### What this task involves
Please copy the data shown below, word for word.

************

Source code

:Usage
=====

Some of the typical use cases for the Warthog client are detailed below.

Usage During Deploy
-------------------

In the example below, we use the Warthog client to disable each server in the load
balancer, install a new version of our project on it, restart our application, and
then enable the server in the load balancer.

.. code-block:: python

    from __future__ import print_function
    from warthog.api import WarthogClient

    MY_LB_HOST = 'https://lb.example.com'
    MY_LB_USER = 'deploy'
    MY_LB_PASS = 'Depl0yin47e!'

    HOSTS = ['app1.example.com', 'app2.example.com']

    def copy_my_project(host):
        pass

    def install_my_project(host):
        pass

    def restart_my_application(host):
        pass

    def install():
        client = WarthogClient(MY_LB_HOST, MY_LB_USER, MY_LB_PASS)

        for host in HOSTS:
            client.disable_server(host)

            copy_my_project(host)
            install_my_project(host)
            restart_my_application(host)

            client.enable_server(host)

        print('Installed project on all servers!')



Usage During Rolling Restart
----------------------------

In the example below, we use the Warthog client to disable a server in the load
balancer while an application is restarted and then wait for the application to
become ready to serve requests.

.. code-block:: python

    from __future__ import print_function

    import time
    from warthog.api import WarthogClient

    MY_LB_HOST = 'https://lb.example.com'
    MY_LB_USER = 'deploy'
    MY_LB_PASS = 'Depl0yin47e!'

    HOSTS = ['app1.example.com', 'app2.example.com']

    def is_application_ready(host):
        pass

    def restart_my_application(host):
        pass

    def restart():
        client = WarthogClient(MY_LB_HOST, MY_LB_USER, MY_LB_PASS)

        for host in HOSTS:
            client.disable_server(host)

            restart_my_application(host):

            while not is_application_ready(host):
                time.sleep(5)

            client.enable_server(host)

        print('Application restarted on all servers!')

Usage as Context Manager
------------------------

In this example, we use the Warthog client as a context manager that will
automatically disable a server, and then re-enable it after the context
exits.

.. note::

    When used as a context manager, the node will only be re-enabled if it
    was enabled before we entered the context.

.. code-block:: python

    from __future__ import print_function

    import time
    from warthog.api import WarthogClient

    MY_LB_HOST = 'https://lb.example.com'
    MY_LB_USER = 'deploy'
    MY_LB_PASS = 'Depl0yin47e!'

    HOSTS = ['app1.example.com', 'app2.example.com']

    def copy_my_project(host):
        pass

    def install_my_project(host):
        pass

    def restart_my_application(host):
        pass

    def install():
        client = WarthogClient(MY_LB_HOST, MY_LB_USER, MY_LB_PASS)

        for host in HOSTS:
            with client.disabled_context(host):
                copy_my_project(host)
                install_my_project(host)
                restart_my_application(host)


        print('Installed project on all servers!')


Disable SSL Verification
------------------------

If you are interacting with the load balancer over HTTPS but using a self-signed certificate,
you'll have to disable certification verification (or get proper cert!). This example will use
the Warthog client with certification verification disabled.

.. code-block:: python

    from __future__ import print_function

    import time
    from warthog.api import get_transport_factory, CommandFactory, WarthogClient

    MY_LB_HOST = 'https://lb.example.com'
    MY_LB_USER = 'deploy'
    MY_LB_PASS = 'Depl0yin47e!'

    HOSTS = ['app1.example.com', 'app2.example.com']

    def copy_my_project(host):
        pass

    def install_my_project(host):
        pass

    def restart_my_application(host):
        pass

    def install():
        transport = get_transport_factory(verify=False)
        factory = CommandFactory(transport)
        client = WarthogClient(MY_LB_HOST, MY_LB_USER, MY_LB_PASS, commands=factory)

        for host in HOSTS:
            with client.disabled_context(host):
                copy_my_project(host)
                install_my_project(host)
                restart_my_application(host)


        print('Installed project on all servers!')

************

### Response to this task
Source code

:Usage
=====

Some of the typical use cases for the Warthog client are detailed below.

Usage During Deploy
-------------------

In the example below, we use the Warthog client to disable each server in the load
balancer, install a new version of our project on it, restart our application, and
then enable the server in the load balancer.

.. code-block:: python

    from __future__ import print_function
    from warthog.api import WarthogClient

    MY_LB_HOST = 'https://lb.example.com'
    MY_LB_USER = 'deploy'
    MY_LB_PASS = 'Depl0yin47e!'

    HOSTS = ['app1.example.com', 'app2.example.com']

    def copy_my_project(host):
        pass

    def install_my_project(host):
        pass

    def restart_my_application(host):
        pass

    def install():
        client = WarthogClient(MY_LB_HOST, MY_LB_USER, MY_LB_PASS)

        for host in HOSTS:
            client.disable_server(host)

            copy_my_project(host)
            install_my_project(host)
            restart_my_application(host)

            client.enable_server(host)

        print('Installed project on all servers!')



Usage During Rolling Restart
----------------------------

In the example below, we use the Warthog client to disable a server in the load
balancer while an application is restarted and then wait for the application to
become ready to serve requests.

.. code-block:: python

    from __future__ import print_function

    import time
    from warthog.api import WarthogClient

    MY_LB_HOST = 'https://lb.example.com'
    MY_LB_USER = 'deploy'
    MY_LB_PASS = 'Depl0yin47e!'

    HOSTS = ['app1.example.com', 'app2.example.com']

    def is_application_ready(host):
        pass

    def restart_my_application(host):
        pass

    def restart():
        client = WarthogClient(MY_LB_HOST, MY_LB_USER, MY_LB_PASS)

        for host in HOSTS:
            client.disable_server(host)

            restart_my_application(host):

            while not is_application_ready(host):
                time.sleep(5)

            client.enable_server(host)

        print('Application restarted on all servers!')

Usage as Context Manager
------------------------

In this example, we use the Warthog client as a context manager that will
automatically disable a server, and then re-enable it after the context
exits.

.. note::

    When used as a context manager, the node will only be re-enabled if it
    was enabled before we entered the context.

.. code-block:: python

    from __future__ import print_function

    import time
    from warthog.api import WarthogClient

    MY_LB_HOST = 'https://lb.example.com'
    MY_LB_USER = 'deploy'
    MY_LB_PASS = 'Depl0yin47e!'

    HOSTS = ['app1.example.com', 'app2.example.com']

    def copy_my_project(host):
        pass

    def install_my_project(host):
        pass

    def restart_my_application(host):
        pass

    def install():
        client = WarthogClient(MY_LB_HOST, MY_LB_USER, MY_LB_PASS)

        for host in HOSTS:
            with client.disabled_context(host):
                copy_my_project(host)
                install_my_project(host)
                restart_my_application(host)


        print('Installed project on all servers!')


Disable SSL Verification
------------------------

If you are interacting with the load balancer over HTTPS but using a self-signed certificate,
you'll have to disable certification verification (or get proper cert!). This example will use
the Warthog client with certification verification disabled.

.. code-block:: python

    from __future__ import print_function

    import time
    from warthog.api import get_transport_factory, CommandFactory, WarthogClient

    MY_LB_HOST = 'https://lb.example.com'
    MY_LB_USER = 'deploy'
    MY_LB_PASS = 'Depl0yin47e!'

    HOSTS = ['app1.example.com', 'app2.example.com']

    def copy_my_project(host):
        pass

    def install_my_project(host):
        pass

    def restart_my_application(host):
        pass

    def install():
        transport = get_transport_factory(verify=False)
        factory = CommandFactory(transport)
        client = WarthogClient(MY_LB_HOST, MY_LB_USER, MY_LB_PASS, commands=factory)

        for host in HOSTS:
            with client.disabled_context(host):
                copy_my_project(host)
                install_my_project(host)
                restart_my_application(host)


        print('Installed project on all servers!')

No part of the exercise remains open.